The records that follow are to be reproduced exactly. Any pictures in them are left out.
▬▬▬
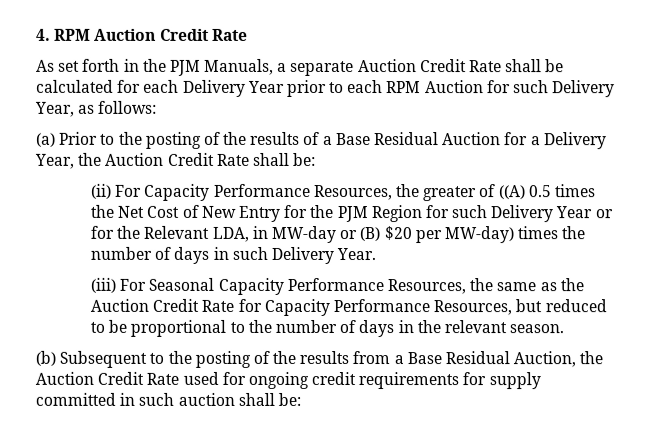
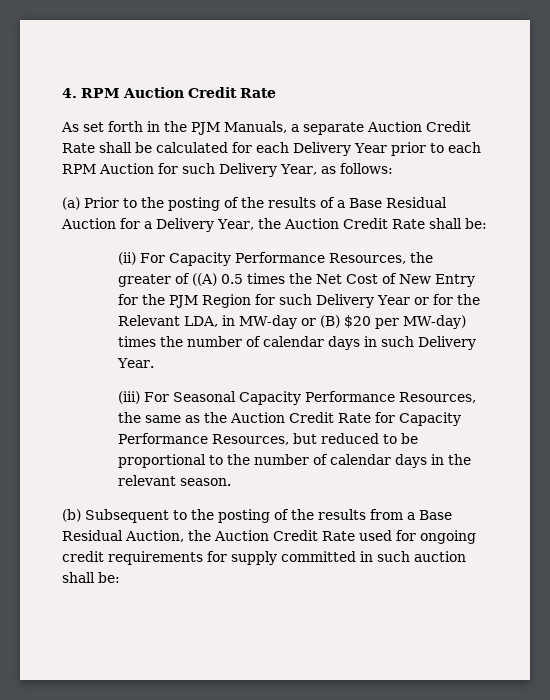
(172, 253) none -> [262,336,324,347] calendar
(357, 327) none -> [329,454,391,465] calendar

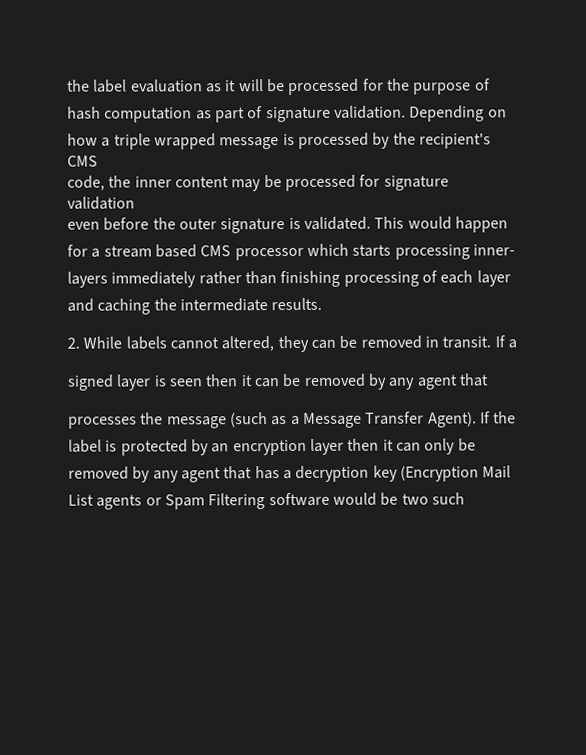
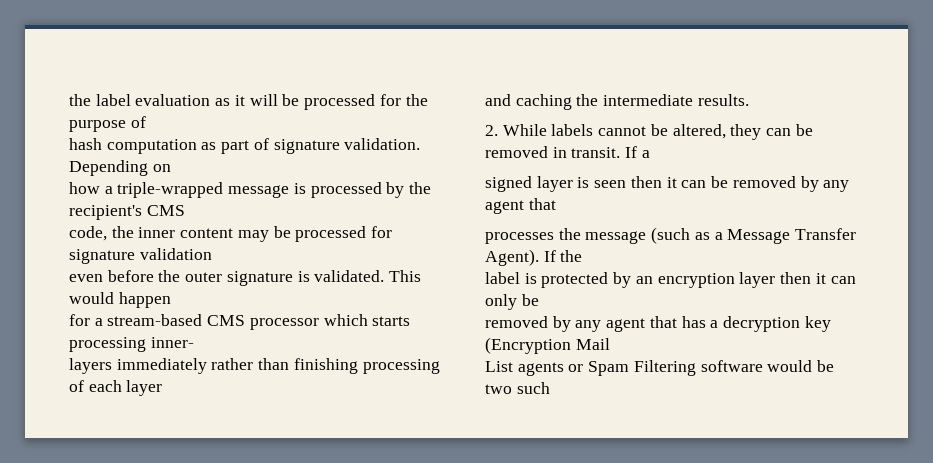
[113,133,216,150] triple wrapped -> [117,182,224,198] triple-wrapped
[103,244,197,258] stream based -> [107,314,203,326] stream-based
(219, 343) none -> [650,124,668,136] be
▬▬▬
_Answer box_
(172, 253) none -> [262,336,324,347] calendar
(357, 327) none -> [329,454,391,465] calendar

[113,133,216,150] triple wrapped -> [117,182,224,198] triple-wrapped
[103,244,197,258] stream based -> [107,314,203,326] stream-based
(219, 343) none -> [650,124,668,136] be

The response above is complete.